Fig. 43 : parcours des habitants sur le site de Giant’s Causeway renseignés par GPS et tracés sur cartes papier.

Les parcours de visite des touristes (fig.43) se conforment au corridor touristique décrit précédemment même si le sentier des hauts de falaises est clairement mobilisé par certains d’entre eux. Visiblement, certains touristes privilégient la promenade en solitaire, en s’affranchissant du tour commenté organisé par le National Trust.

Fig. 44 : parcours des touristes sur le site de Giant’s Causeway renseigné par GPS et tracés sur cartes Les parcours des résidents secondaires rencontrés (fig. 45) témoignent finalement d’une synthèse des deux types de parcours précédents. Certains sont des itinéraires construits « hors des sentiers battus » lorsqu’ils empruntent les portions les plus éloignées du sentier du haut de falaise ou qu’ils dévient par rapport à l’entrée principale du site, tandis que d’autres sont relativement conformes au « corridor touristique » qui se déploie du centre de visiteurs jusqu’aux « pierres ». Certains parcours de résidents secondaires sont des itinéraires hybrides empruntant des moments des parcours les plus fréquents des habitants ou des touristes.

Fig. 45 : parcours des residents secondaires sur le site de Giant’s Causeway renseignés par GPS et tracés sur cartes papier

Les sentiers sont donc pratiqués par tous les types de visiteurs et les parcours de visite tendent à une certaine homogénéité, et ce malgré de petites variantes en fonction des modes de résidence.
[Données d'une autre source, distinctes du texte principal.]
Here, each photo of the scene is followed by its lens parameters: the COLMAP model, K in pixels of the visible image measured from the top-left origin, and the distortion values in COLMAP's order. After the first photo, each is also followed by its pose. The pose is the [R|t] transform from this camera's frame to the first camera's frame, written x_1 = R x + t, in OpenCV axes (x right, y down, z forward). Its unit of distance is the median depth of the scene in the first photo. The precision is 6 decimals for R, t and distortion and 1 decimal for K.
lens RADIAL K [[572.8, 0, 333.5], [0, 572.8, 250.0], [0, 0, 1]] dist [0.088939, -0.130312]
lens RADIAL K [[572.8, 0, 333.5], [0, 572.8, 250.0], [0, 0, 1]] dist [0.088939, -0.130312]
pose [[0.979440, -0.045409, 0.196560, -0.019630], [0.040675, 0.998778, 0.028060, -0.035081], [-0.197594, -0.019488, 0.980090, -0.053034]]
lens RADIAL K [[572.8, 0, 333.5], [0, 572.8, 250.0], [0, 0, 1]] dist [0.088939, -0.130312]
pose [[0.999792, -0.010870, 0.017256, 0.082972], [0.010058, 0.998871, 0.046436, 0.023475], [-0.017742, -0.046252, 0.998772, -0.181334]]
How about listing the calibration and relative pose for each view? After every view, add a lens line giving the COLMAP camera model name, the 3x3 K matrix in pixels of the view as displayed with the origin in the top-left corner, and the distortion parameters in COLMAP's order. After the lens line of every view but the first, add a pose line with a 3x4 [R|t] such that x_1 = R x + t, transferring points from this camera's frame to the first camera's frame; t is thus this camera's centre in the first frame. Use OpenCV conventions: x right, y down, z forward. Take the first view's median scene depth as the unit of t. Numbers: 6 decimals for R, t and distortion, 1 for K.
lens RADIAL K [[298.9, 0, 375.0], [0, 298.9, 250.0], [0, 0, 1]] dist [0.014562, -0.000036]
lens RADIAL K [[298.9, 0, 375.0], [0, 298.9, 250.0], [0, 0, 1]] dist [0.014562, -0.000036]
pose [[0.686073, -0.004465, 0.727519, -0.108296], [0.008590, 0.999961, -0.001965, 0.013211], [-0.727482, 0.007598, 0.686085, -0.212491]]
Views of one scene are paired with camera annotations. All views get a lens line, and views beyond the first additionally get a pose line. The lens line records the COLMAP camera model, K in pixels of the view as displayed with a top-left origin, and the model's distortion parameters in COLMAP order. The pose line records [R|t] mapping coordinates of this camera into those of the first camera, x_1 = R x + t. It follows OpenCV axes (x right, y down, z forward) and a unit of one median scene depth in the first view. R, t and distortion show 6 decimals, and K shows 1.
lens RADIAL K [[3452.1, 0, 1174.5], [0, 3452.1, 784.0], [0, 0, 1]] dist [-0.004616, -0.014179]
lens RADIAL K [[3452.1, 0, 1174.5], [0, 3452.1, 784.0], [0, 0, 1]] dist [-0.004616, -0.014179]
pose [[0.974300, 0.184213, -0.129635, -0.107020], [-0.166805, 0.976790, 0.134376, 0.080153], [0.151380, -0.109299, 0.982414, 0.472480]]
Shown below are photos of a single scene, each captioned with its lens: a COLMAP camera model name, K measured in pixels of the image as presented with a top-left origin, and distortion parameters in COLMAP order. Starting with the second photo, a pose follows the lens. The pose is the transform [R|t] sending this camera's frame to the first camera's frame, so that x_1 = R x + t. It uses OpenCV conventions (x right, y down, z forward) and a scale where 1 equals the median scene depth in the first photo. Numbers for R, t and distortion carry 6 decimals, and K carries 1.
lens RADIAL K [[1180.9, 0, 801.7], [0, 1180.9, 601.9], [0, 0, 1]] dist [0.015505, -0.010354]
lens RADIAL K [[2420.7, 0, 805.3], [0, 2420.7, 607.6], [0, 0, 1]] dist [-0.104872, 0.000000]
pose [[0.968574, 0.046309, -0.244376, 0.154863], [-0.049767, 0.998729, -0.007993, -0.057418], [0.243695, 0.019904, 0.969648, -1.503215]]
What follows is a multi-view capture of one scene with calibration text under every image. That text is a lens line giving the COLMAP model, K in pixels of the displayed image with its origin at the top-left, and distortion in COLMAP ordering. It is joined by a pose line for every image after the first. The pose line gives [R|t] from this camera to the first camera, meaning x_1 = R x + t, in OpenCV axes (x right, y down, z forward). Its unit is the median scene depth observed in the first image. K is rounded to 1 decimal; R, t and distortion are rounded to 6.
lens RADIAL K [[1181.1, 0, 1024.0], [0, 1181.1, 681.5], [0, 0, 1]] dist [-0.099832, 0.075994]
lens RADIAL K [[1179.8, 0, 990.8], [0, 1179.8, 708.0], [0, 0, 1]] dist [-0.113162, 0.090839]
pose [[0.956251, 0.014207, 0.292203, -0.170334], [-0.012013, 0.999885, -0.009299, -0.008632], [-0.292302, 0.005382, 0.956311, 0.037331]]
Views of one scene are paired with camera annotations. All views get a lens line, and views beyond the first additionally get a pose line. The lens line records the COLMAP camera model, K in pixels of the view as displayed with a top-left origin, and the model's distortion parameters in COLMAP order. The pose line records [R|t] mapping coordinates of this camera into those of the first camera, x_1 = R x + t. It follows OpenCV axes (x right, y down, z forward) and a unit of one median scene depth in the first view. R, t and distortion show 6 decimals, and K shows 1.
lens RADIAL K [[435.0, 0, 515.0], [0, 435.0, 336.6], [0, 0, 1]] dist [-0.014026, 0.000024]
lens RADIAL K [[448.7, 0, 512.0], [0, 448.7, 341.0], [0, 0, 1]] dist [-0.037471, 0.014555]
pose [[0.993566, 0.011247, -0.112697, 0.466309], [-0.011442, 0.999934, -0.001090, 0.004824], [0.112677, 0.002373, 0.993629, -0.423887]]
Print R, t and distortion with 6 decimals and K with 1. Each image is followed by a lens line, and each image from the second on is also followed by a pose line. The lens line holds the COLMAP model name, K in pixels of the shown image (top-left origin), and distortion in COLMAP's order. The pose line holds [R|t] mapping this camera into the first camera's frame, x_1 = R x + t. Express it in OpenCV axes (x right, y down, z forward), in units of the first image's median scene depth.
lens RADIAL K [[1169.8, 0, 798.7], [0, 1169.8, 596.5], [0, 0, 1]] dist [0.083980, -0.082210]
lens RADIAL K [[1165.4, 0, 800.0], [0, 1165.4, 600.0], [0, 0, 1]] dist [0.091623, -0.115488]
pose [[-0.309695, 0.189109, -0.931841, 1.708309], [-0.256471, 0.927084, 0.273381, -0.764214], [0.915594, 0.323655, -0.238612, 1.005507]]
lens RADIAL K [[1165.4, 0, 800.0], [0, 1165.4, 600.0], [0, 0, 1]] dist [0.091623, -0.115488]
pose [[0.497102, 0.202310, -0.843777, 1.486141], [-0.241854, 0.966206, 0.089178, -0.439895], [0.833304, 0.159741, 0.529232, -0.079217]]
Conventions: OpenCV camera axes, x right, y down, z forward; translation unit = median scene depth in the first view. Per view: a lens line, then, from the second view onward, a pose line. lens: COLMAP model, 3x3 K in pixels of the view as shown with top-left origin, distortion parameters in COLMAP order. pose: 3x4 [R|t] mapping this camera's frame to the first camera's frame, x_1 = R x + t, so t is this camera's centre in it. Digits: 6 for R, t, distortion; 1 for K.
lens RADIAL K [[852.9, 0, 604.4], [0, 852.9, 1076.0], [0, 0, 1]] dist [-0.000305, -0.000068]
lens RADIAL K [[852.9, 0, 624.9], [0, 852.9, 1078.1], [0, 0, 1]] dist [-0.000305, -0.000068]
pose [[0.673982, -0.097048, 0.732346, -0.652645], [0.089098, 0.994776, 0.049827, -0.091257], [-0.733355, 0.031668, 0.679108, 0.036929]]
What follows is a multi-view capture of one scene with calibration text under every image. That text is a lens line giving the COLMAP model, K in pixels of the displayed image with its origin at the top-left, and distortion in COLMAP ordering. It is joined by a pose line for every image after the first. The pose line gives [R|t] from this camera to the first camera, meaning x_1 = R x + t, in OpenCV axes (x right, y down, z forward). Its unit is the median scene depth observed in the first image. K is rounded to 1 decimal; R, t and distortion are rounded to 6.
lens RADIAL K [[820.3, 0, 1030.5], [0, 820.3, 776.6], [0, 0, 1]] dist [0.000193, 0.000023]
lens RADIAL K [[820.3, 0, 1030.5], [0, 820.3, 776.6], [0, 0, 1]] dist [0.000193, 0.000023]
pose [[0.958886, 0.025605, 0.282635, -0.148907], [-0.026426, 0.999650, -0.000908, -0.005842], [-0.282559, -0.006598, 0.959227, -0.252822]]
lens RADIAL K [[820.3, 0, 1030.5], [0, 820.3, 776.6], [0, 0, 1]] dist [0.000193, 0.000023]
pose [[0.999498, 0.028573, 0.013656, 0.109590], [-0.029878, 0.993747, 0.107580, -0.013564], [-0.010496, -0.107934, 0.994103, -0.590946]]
Les parcours sont centrés sur le littoral et sur les « pierres » de la Chaussée des Géants et forment un « corridor touristique » très fréquenté. De manière ponctuelle, des visiteurs s’extraient de ce schéma et prennent l’initiative de parcourir les sentiers qui continuent en haut de falaise au-delà de Sheperd’s Path ou vers Portnaboe sur des distances plus longues, découvrant d’ailleurs que l’entièreté du site s’apprécie davantage ainsi. Quelques très rares visiteurs semblent également s’affranchir de la barrière de sécurité posée à Port Reostan pour interdire l’accès du sentier mis en danger par les risques d’érosion, témoignant à l’occasion d’une recherche plus grande de liberté.